I felt the fear a little and didn't say anything but was thinking about how I'd tackle him if he got out of the car.
I half worried though that I wouldn't be able to fight back.
Then I noticed a toddler in a car seat in the back of his car, I thought to myself 'Why is this idiot starting a fight with me with a kid in his car'.
My girlfriend, quickly lost her temper and went off on him, 'How dare you speak to him like that....' He was just dumbfounded as she gave him a right telling off, it was very embarrassing
As I'd noticed the kid though I told my better half to stop and I said to the guy 'I apologise for swearing at you' and I told my girlfriend to keep walking.
He just stared at me, I stood there calmly and shrugged my shoulders at him and he just drove off.
I did feel like if he'd have got out of the car and attacked me, I would have defended myself, but I guess I'll never know.
Sometimes I think it was a blessing that this teacher went off on me that day, maybe it saved me from getting in a lot of trouble fighting, other times I blame her for turning me into a coward.
When I was a teenager I went to pick my little brother from school.

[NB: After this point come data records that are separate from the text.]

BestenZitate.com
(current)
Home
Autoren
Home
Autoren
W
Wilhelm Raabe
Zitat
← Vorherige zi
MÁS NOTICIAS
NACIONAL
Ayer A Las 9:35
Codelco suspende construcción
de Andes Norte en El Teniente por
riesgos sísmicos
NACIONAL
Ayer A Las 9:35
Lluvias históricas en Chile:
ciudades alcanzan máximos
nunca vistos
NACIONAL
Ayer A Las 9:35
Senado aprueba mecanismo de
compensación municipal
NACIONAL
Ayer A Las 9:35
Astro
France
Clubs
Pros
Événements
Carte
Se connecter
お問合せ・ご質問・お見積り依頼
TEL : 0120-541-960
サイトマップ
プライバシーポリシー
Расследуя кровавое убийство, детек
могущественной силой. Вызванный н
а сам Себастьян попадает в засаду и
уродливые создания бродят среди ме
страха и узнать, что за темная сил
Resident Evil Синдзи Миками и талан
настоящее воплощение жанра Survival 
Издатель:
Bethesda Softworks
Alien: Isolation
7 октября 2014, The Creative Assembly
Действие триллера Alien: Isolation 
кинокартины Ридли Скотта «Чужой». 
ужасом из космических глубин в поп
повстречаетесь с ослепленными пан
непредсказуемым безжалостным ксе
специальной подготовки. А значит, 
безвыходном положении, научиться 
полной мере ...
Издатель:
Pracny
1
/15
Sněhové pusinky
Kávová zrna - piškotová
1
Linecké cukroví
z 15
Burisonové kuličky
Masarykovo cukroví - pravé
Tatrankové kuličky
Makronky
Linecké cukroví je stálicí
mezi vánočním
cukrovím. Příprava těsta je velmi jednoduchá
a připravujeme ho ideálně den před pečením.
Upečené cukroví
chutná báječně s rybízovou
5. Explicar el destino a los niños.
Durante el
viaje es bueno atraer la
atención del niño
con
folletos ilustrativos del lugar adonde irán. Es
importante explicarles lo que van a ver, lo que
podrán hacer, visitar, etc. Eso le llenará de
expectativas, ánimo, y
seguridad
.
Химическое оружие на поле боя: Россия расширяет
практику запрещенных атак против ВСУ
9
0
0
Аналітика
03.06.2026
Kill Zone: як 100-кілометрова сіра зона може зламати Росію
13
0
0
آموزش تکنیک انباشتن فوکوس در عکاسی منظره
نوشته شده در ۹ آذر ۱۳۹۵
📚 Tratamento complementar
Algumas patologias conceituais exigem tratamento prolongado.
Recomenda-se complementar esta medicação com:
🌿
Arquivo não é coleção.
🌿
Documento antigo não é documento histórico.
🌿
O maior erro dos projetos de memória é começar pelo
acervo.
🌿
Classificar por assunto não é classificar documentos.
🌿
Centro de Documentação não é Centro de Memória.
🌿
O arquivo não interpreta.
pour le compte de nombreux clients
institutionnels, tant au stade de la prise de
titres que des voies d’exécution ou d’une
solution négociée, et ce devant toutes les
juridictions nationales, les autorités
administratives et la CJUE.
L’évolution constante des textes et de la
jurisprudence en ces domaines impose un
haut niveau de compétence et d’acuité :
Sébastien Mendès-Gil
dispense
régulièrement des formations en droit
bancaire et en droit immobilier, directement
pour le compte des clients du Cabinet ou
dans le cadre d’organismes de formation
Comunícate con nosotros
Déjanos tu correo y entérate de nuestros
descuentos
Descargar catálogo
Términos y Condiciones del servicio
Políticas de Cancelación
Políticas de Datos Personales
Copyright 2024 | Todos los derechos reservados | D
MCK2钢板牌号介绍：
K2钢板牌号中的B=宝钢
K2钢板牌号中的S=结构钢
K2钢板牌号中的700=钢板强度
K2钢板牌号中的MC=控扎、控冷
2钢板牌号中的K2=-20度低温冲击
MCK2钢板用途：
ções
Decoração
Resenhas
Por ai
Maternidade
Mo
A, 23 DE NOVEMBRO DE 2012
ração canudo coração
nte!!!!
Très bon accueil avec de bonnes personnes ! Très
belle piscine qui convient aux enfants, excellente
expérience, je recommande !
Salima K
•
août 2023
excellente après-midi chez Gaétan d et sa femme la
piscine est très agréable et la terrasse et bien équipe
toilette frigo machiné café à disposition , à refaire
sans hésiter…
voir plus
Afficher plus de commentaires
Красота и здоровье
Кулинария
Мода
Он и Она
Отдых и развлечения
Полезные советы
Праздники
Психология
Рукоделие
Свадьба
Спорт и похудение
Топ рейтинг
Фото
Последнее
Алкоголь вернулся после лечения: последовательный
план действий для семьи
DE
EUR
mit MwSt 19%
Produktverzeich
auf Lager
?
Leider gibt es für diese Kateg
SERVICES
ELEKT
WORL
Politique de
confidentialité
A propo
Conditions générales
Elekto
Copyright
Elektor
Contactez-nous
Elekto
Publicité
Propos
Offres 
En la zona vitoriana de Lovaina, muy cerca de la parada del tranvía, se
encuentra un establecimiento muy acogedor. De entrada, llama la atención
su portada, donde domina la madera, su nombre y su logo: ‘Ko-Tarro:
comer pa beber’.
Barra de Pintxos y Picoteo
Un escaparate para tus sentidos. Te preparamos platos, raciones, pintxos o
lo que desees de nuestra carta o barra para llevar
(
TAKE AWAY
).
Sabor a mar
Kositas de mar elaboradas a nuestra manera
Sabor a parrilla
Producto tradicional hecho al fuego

The same teacher was there, she was shouting at a little boy who was in a chair, really, she was jabbing her fingers at him.
I waited with my arms folded until she noticed me watching, I put on my most patronizing, disapproving, disappointing look and shook my head slowly at her, then said something like, idiot or arsehole or something, she looked embarrassed and shocked.
I turned to my little brother and in a happy voice said 'How was your day Ryan?' he a said fine and I said, 'let's go home then'. and left.
I love these social, personal life stories accompanying your artwork. Very readable and viewable. I used to do social artwork like you...observational really...and the style was very similar. I stopped because I ran out of impetus to do it, but you've inspired me to try again. Well done.